Next, we want to know what times during the day users are the most active. For this we use our hourlysteps_merged.csv file. 

In [None]:
#using the file with merged sleep information in this dataframe 
df_hourlySteps = pd.read_csv("../input/fitbit/Fitabase Data 4.12.16-5.12.16/hourlySteps_merged.csv")
#checking the first 10 rows
df_hourlySteps.head(10)


Here we notice that the column Activity Hour contains both the date and time. If we want to analyze only the time values, we need to split our column into two: 'date' and 'time'.

In [None]:
ActivityHour=df_hourlySteps['ActivityHour']
df_hourlySteps[['date','time']] =  ActivityHour.str.split(" ", n=1, expand=True)
df_hourlySteps.head(10)

In [None]:
df_hourlySteps.describe()

In [None]:
# 4. Analyze

## Interpreting key results:
*  Fitbit users take 7638 steps a day, which is considered 'low active'. According to CDC's recommendation most adults should aim for 10,000 steps a day in order to reduce risk of common health problems.
*   Participants spend 21 active minutes a day, which is about 147 active minutes a week. Department of Health and Human Services recommends these exercise guidelines: Aerobic activity. Get at least 150 minutes of moderate aerobic activity or 75 minutes of vigorous aerobic activity a week, or a combination of moderate and vigorous activity.Fitbit users seem to be doing well in this area.

-=-=-=-=-

> [Work request 1] Tally the lines of the records that contain the word "ankle", treating case as significant, and give only the number.

-=-=-=-=-

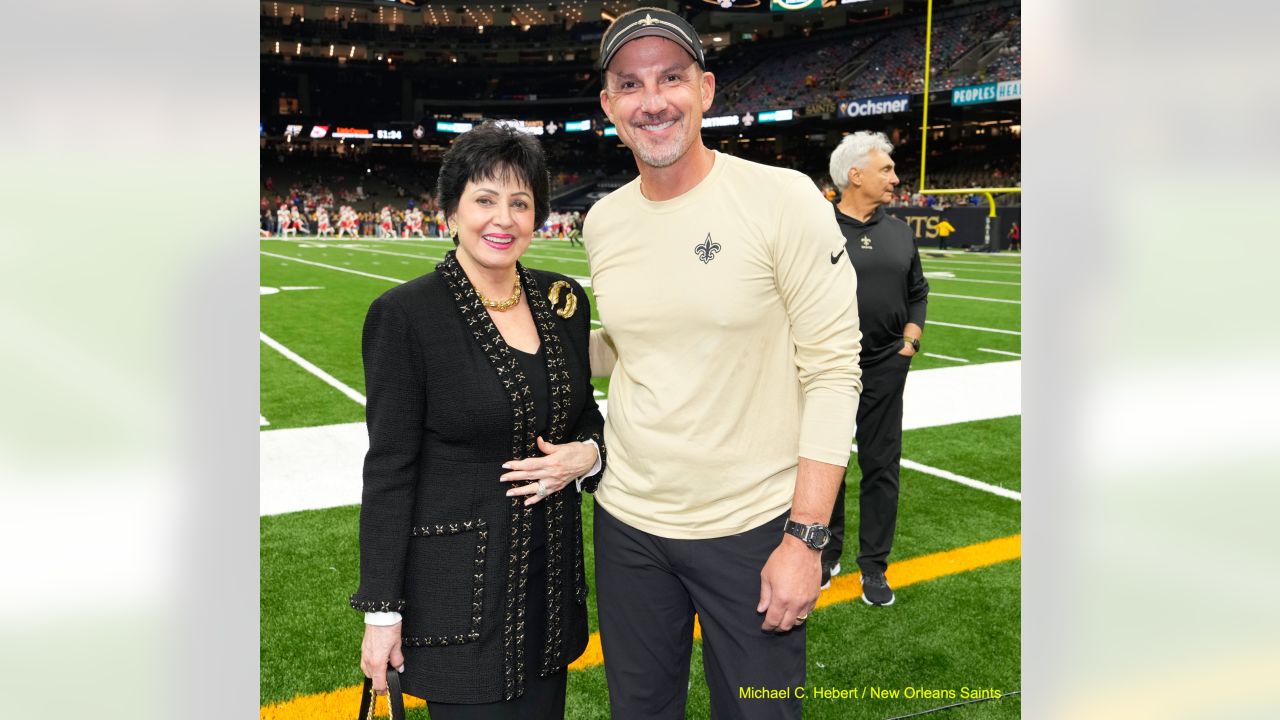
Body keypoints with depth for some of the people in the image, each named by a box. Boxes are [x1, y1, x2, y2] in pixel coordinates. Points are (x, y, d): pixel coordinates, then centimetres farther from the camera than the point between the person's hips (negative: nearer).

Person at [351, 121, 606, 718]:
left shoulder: (563, 300, 2)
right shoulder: (405, 314, -13)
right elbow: (389, 468, -11)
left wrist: (587, 455, -9)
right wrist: (382, 611, -10)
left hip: (550, 574, 5)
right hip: (457, 587, -5)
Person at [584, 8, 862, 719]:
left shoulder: (783, 199, -13)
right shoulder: (603, 221, 3)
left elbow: (832, 372, -13)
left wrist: (804, 538, -16)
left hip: (753, 529, -4)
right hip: (627, 524, 5)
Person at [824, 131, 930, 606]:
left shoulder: (900, 232, 9)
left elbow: (917, 292, 16)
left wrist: (910, 338, 4)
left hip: (885, 367, 4)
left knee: (882, 467, 7)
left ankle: (874, 566, 19)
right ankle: (827, 553, 27)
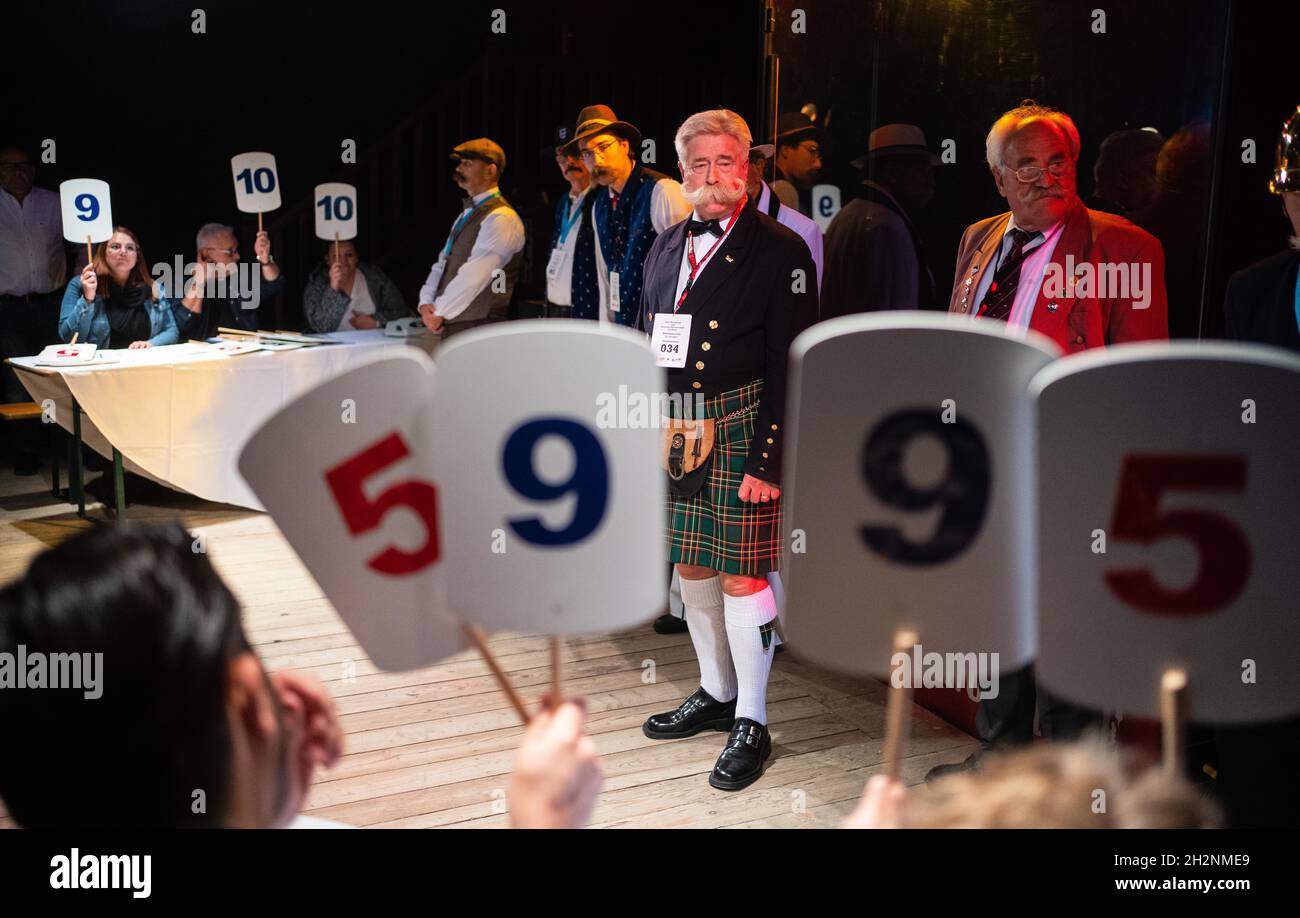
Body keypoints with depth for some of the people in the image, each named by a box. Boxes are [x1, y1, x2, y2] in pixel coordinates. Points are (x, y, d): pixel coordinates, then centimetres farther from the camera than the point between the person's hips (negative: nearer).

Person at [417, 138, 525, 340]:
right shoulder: (466, 214, 19)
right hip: (452, 325, 8)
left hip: (478, 329, -8)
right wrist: (426, 303, 1)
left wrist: (439, 313, -12)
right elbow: (442, 263, 18)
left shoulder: (502, 219, -12)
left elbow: (474, 276, -18)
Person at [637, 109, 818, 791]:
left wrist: (767, 460, -16)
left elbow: (790, 368, -11)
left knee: (742, 577, -3)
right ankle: (716, 694, 33)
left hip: (740, 437, -6)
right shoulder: (666, 247, 12)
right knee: (692, 567, 16)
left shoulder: (780, 252, -7)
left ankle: (751, 724, 11)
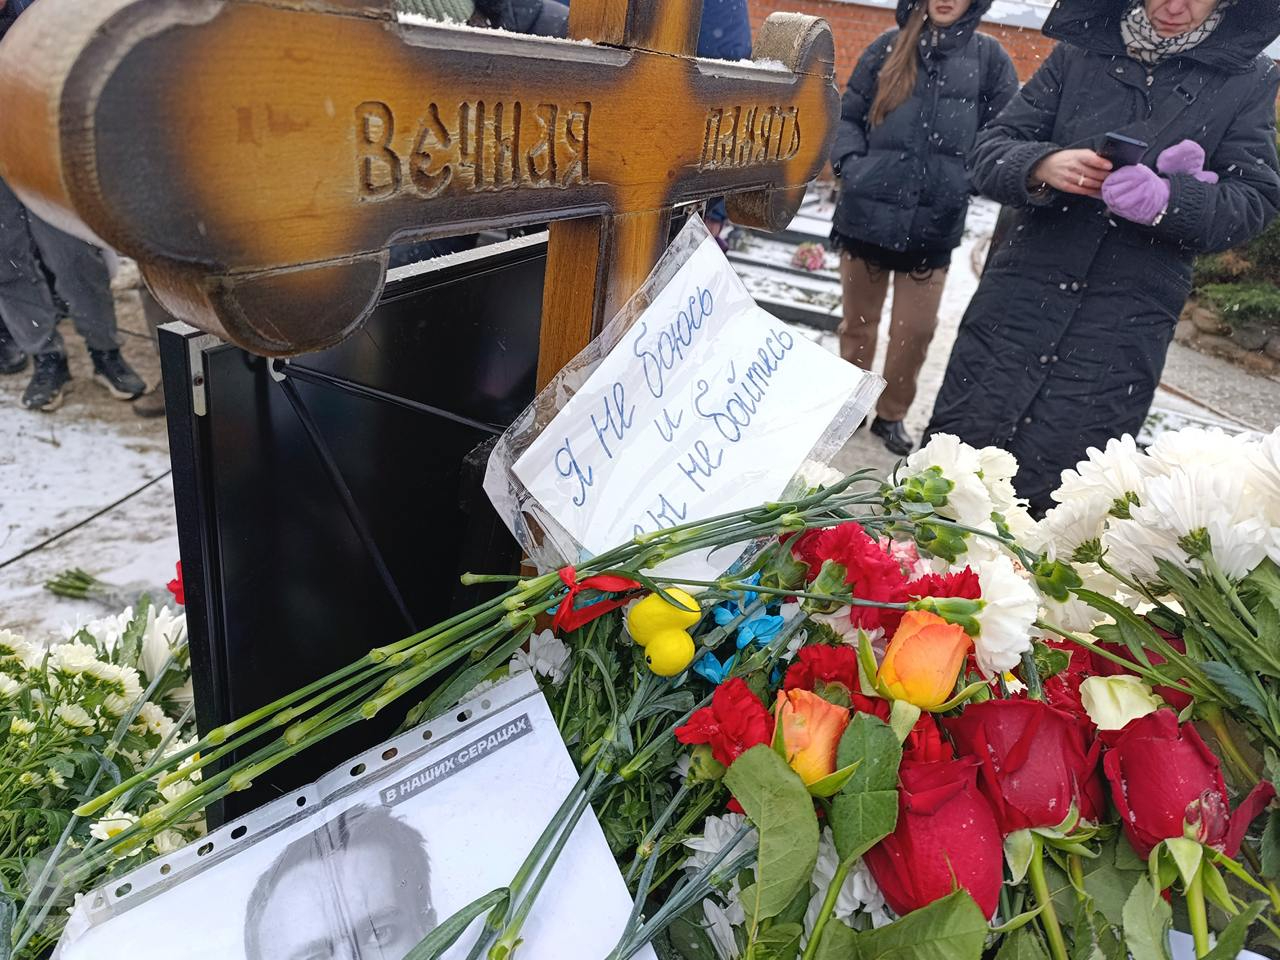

-=-=-=-=-

> [Work request 2]
Answer these questions from the Fitbit analysis text:
(a) Into which two new columns is the ActivityHour column split?
(b) How many steps a day do Fitbit users take?
(c) About how many active minutes a week do participants spend?

> [Task output 1] 4

> [Task output 2]
(a) 'date' and 'time'
(b) 7638
(c) About 147